Personalizing roughly halved the error for the severe speakers, about 3x the gain I got from the generic approach.

However, none of the speakers are under 10% (excluding the mild speakers, which are already solved by the baseline Whisper model). Personalization clearly helps, but on its own it isn't enough for the most severe cases. And it's noisy for them: F01, the most severe speaker, has only ~20 clips of usable data total, so it's genuinely starved for data. That actually mirrors the real-world constraint, where a severe speaker would need to record more before the system can adapt well.

Attempt 3: teach it dysarthria first, then personalize (the honest miss)

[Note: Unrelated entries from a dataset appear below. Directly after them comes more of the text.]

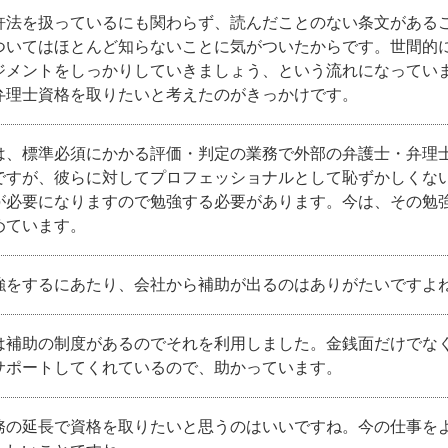
許法を扱っているにも関わらず、読んだことのない条文がある
ついてはほとんど知らないことに気がついたからです。世間的
ジメントをしっかりしていきましょう、という流れになってい
弁理士資格を取りたいと考えたのがきっかけです。
は、標準必須にかかる評価・判定の業務で外部の弁護士・弁理
ですが、彼らに対してプロフェッショナルとして恥ずかしくな
が必要になりますので勉強する必要があります。今は、その勉
めています。
強をするにあたり、会社から補助が出るのはありがたいですよ
は補助の制度があるのでそれを利用しました。金銭面だけでな
サポートしてくれているので、助かっています。
務の延長で資格を取りたいと思うのはいいですね。今の仕事を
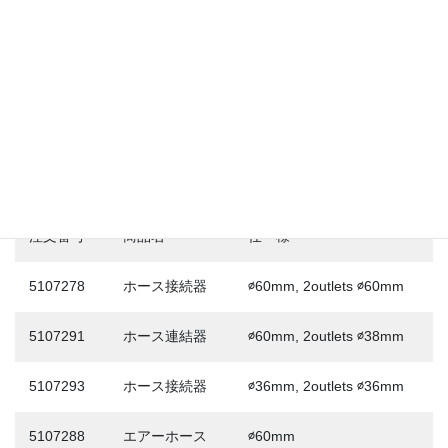
動作温度
-20°c to +60°c
防水保護
IP 54
アクセサリ｜Accessories
注文番号
商品名
仕 様
5107278
ホース接続器
∅60mm, 2outlets ∅60mm
5107291
ホース連結器
∅60mm, 2outlets ∅38mm
5107293
ホース接続器
∅36mm, 2outlets ∅36mm
5107288
エアーホース
∅60mm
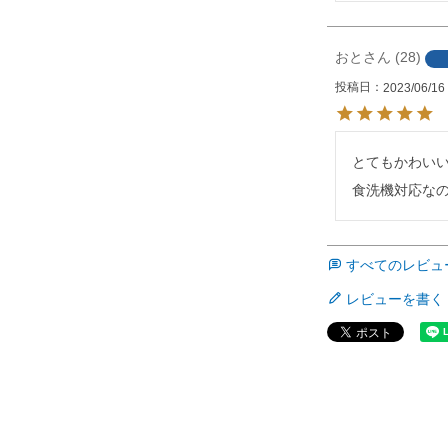
おと
28
投稿日
2023/06/16
とてもかわい
食洗機対応な
すべてのレビュ
レビューを書く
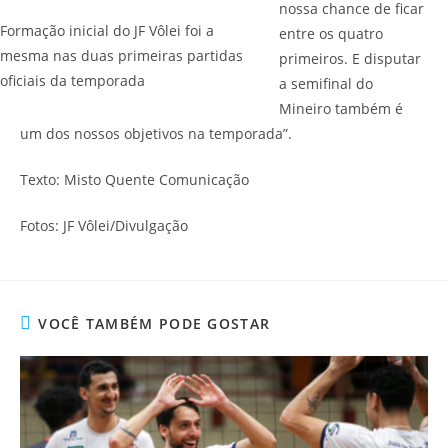
nossa chance de ficar
Formação inicial do JF Vôlei foi a
entre os quatro
mesma nas duas primeiras partidas
primeiros. E disputar
oficiais da temporada
a semifinal do
Mineiro também é
um dos nossos objetivos na temporada”.
Texto: Misto Quente Comunicação
Fotos: JF Vôlei/Divulgação
VOCÊ TAMBÉM PODE GOSTAR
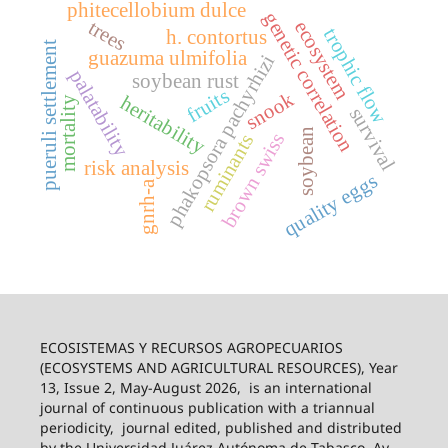
phitecellobium dulce
genetic correlation
trees
ecosystem
trophic flow
h. contortus
pueruli settlement
guazuma ulmifolia
phakopsora pachyrhizi
palatability
soybean rust
fruits
snook
heritability
mortality
survival
soybean
brown swiss
ruminants
risk analysis
quality eggs
gnrh-a
ECOSISTEMAS Y RECURSOS AGROPECUARIOS
(ECOSYSTEMS AND AGRICULTURAL RESOURCES), Year
13, Issue 2, May-August 2026,
is an international
journal of continuous publication with a triannual
periodicity,
journal edited, published and distributed
by the Universidad Juárez Autónoma de Tabasco, Av.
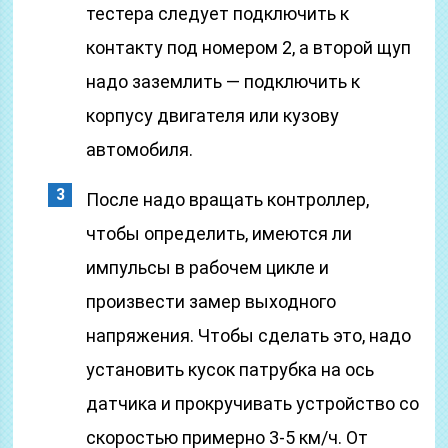
тестера следует подключить к
контакту под номером 2, а второй щуп
надо заземлить — подключить к
корпусу двигателя или кузову
автомобиля.
После надо вращать контроллер,
чтобы определить, имеются ли
импульсы в рабочем цикле и
произвести замер выходного
напряжения. Чтобы сделать это, надо
установить кусок патрубка на ось
датчика и прокручивать устройство со
скоростью примерно 3-5 км/ч. От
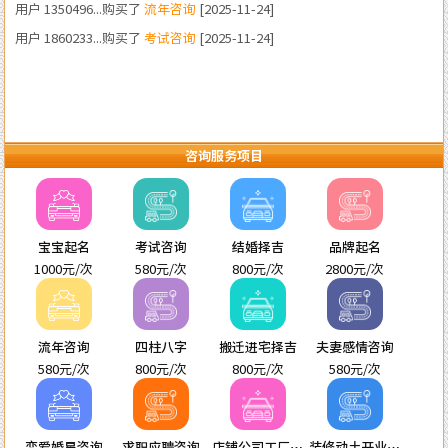
咨询服务项目
宝宝起名
考试咨询
结婚择吉
品牌起名
1000元/次
580元/次
800元/次
2800元/次
流年咨询
四柱八字
搬迁进宅择吉
夫妻感情咨询
580元/次
800元/次
800元/次
580元/次
恋爱婚星咨询
求职应聘咨询
店铺公司工厂起
装修动土开业进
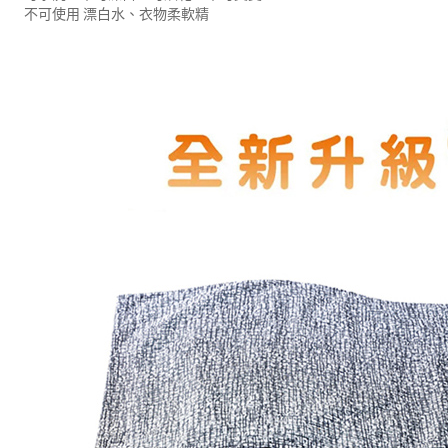
不可使用 漂白水、衣物柔軟精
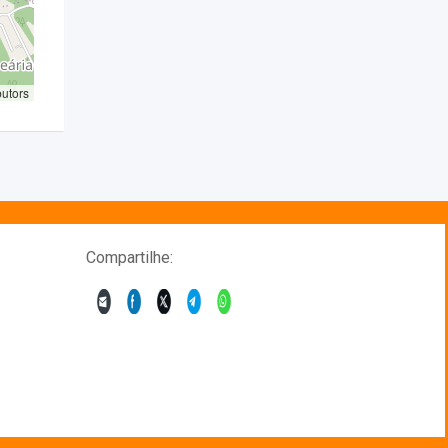
butors
Compartilhe:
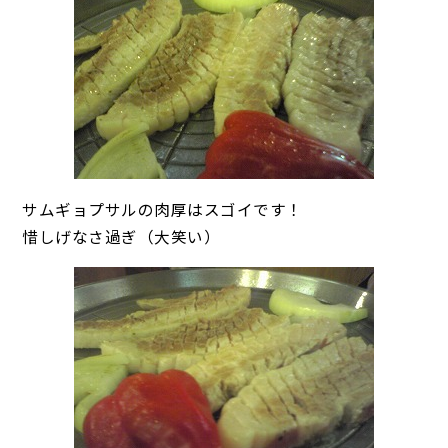
サムギョプサルの肉厚はスゴイです！
惜しげなさ過ぎ（大笑い）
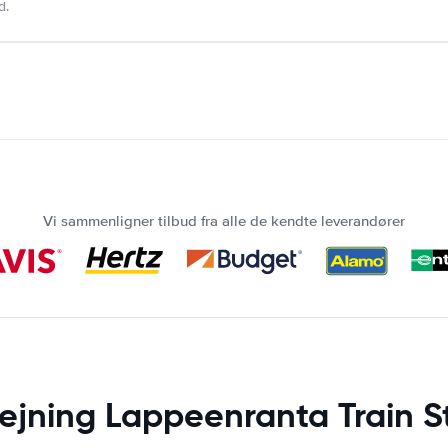
d.
Vi sammenligner tilbud fra alle de kendte leverandører
lejning Lappeenranta Train S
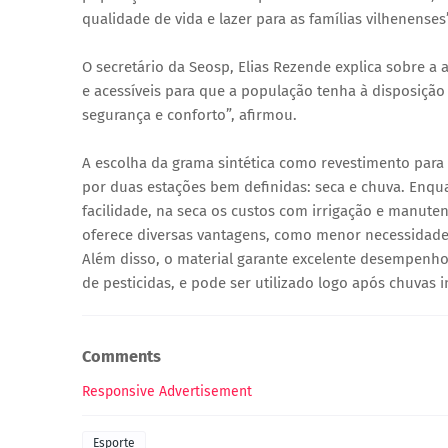
qualidade de vida e lazer para as famílias vilhenenses
O secretário da Seosp, Elias Rezende explica sobre a
e acessíveis para que a população tenha à disposiçã
segurança e conforto”, afirmou.
A escolha da grama sintética como revestimento para
por duas estações bem definidas: seca e chuva. Enqu
facilidade, na seca os custos com irrigação e manutenç
oferece diversas vantagens, como menor necessidade
Além disso, o material garante excelente desempenho
de pesticidas, e pode ser utilizado logo após chuvas
Comments
Responsive Advertisement
Esporte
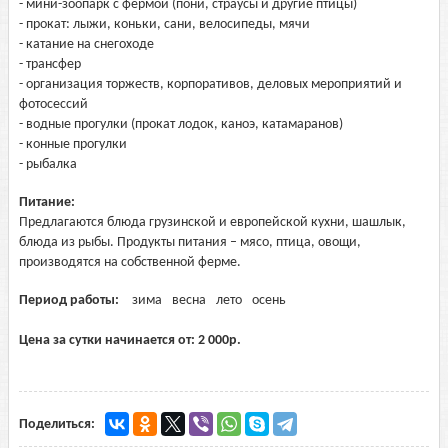
- мини-зоопарк с фермой (пони, страусы и другие птицы)
- прокат: лыжи, коньки, сани, велосипеды, мячи
- катание на снегоходе
- трансфер
- организация торжеств, корпоративов, деловых мероприятий и
фотосессий
- водные прогулки (прокат лодок, каноэ, катамаранов)
- конные прогулки
- рыбалка
Питание:
Предлагаются блюда грузинской и европейской кухни, шашлык,
блюда из рыбы. Продукты питания – мясо, птица, овощи,
производятся на собственной ферме.
Период работы:
зима
весна
лето
осень
Цена за сутки начинается от:
2 000
р.
Поделиться:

So I started reading papers from others who have made progress in this field. One in particular, introducing the CBA-Whisper model, has been very helpful.

I need more data for each personalized speaker, but I can only work off of TORGO for now, so I decided to try a 2-step fine-tuning process:

First adapt the model to "the domain" (dysarthria in general).
Then personalize the individual on top of that fine-tuned model.

So basically, the goal is to first build a "dysarthria-aware" base by fine-tuning on the other speakers, then personalize on the target.

Sadly, with just the TORGO and UA-Speech datasets, it made things a bit worse, on every variation I tried.

M02 across approaches

approach (speaker M02)	WER
personalization only	23.5
+ domain stage (TORGO)	28.2
+ domain stage (TORGO + UA-Speech)	30-34

Based on these results, I'm still convinced scale is the lever, but unfortunately it's tough for me at the moment since I'm waiting on access to the SAP dataset. A "domain" of only 6 speakers is too thin. Adapting to it nudges the base model in a direction that doesn't fit the target person, and a handful of their clips can't pull it back.

Also, UA-Speech is single words, not sentences. Mixing a pile of single-word clips into the training set skewed things, and the audio just didn't transfer well to recognizing connected speech.

To summarize where I'm at after Week 1

approach	best result (M02)	verdict
zero-shot	~39-45	unusable
one model for everyone	~38	weak, hurts mild speakers
personalize to the person	23.5	best so far, halves the error
domain stage + personalize	28-34	worse, domain too thin

What's next

The big unlock is large-scale, sentence-level clinical data. The Speech Accessibility Project (SAP) has recordings from hundreds of speakers across many conditions, which is exactly the kind of corpus the domain stage needs. I've submitted a request and hopefully should hear back in the coming weeks!

In the meantime, I'm reaching out to and connecting with speech-language pathologists (SLPs) who work with people who have dysarthria and other motor-speech disorders. I want to learn from the people who do this day to day: what matters most to their patients, where the existing tools fall short, and what "good enough" actually looks like in practice. I'll also keep pushing on the technical side, squeezing more out of personalization (like augmenting each speaker's enrollment data) and tightening up the evaluation so the per-speaker numbers are more trustworthy.

This is genuinely a fascinating problem, and this is just Part 1 of the log, synthesizing my first week. More soon.